Bu alanda kapsamlı bir başvuru kaynağının bulunmaması. Fikir doğalı yıllar oluyor.

Neden uzadı?

Geçim sorunları nedeniyle vakit ayırma güçlüğü de var, ama en çok, Kılavuz'a egemen olan bakış açısının ve sunuş biçiminin netleştirilmesindeki güçlükten ötürü uzadı. Önümde örnek de yoktu.
       Başlangıçtaki fikrim, Ömer Asım Aksoy'un Dil Yanlışları kitabını eleştirel bir gözle güncellemekti. Ne var ki o kitap da içinde olmak üzere Türkçenin iyi kullanılmadığı konusunda sonradan hızla çoğalıp yaygınlaşan yakınmaları inceledikçe, bakış açımda, önerilerimde değişmeler oldu. Epey çalışmam gerekti, hâlâ da gerekiyor.

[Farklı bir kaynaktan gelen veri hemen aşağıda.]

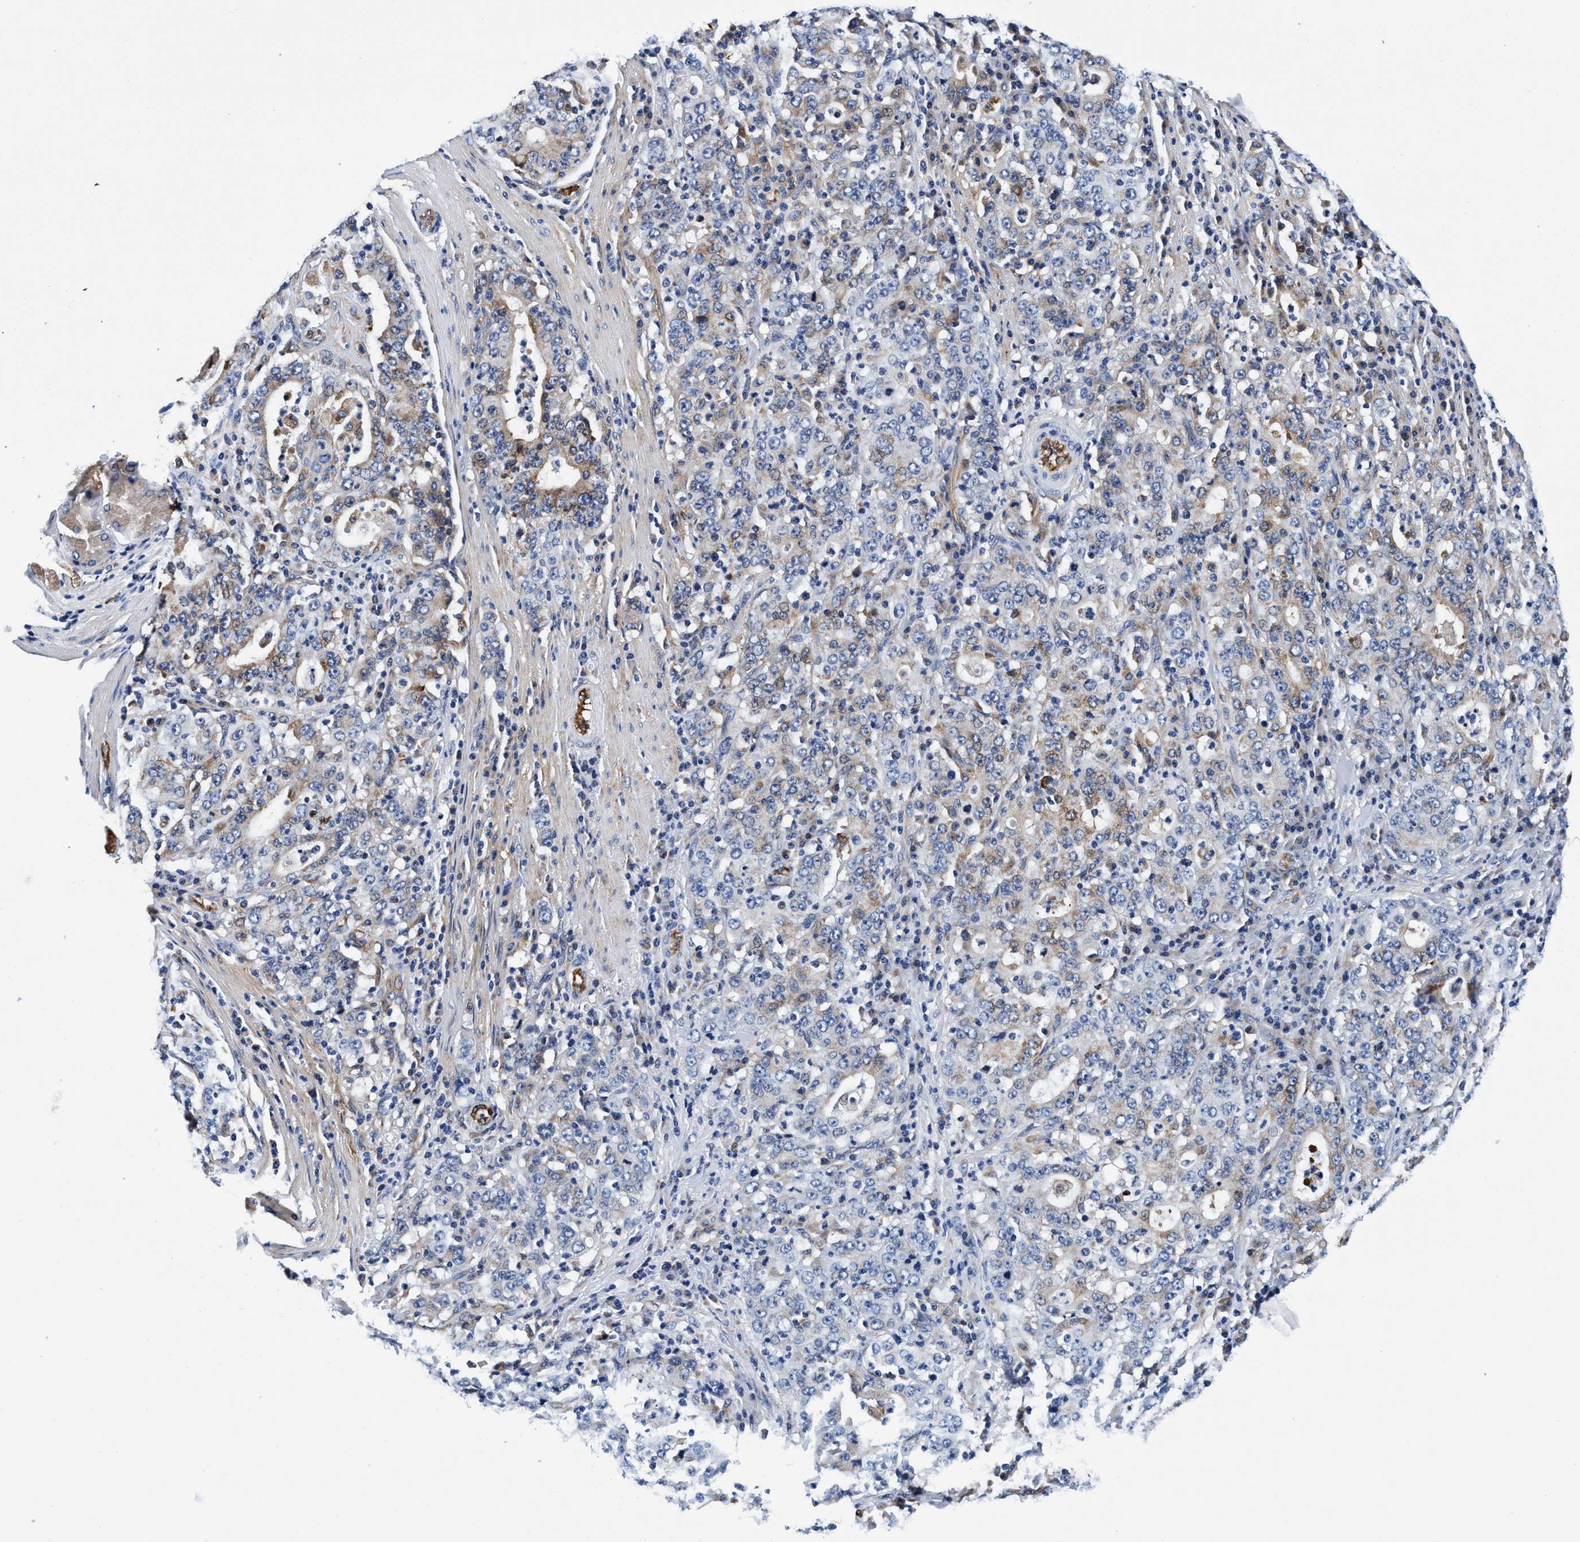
{"staining": {"intensity": "weak", "quantity": "25%-75%", "location": "cytoplasmic/membranous"}, "tissue": "stomach cancer", "cell_type": "Tumor cells", "image_type": "cancer", "snomed": [{"axis": "morphology", "description": "Normal tissue, NOS"}, {"axis": "morphology", "description": "Adenocarcinoma, NOS"}, {"axis": "topography", "description": "Stomach, upper"}, {"axis": "topography", "description": "Stomach"}], "caption": "The immunohistochemical stain shows weak cytoplasmic/membranous staining in tumor cells of adenocarcinoma (stomach) tissue.", "gene": "UBALD2", "patient": {"sex": "male", "age": 59}}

Bakış açında ne gibi değişmeler oldu?

En önemlisi kuralcı anlayıştan betimleyici anlayışa geçiş, daha doğrusu geçme çabası. Benim "Türkçe yanlışı yazarları" demeyi seçtiğim yazarlar genellikle, bilerek ya da bilmeyerek, "yanlış/doğru" kategorileriyle kuralcı dilbilgisi konumundan konuşuyor. Başlangıçta benim konumum da buna yakındı. Çeşitli dolayımlarla belirttiğim gibi, aldığım eleştiriler ve okuduklarım, yol gösterici oldu. Zamanla, soruna dikkat çekerek öneride bulunmaya yarayan bir dil bulmaya çalıştım. Zor iş, çünkü pek az örneği var. Gerçi benim yaptığım da, özellikle yöntem açısından, tam olarak betimleyici bir çalışma değil; istatistiğe dayalı araştırmalar yapma olanağım yok. Dolayısıyla, vargılarım daha çok izlenimsel. Şu var ki izlenimlerimi kuşkucu bir anlatıma kavuşturmaya ve sürekli olarak sınamaya çalışıyorum.

Diğer yazarlarda eleştirdiğin noktalar da bunlarla mı ilgili?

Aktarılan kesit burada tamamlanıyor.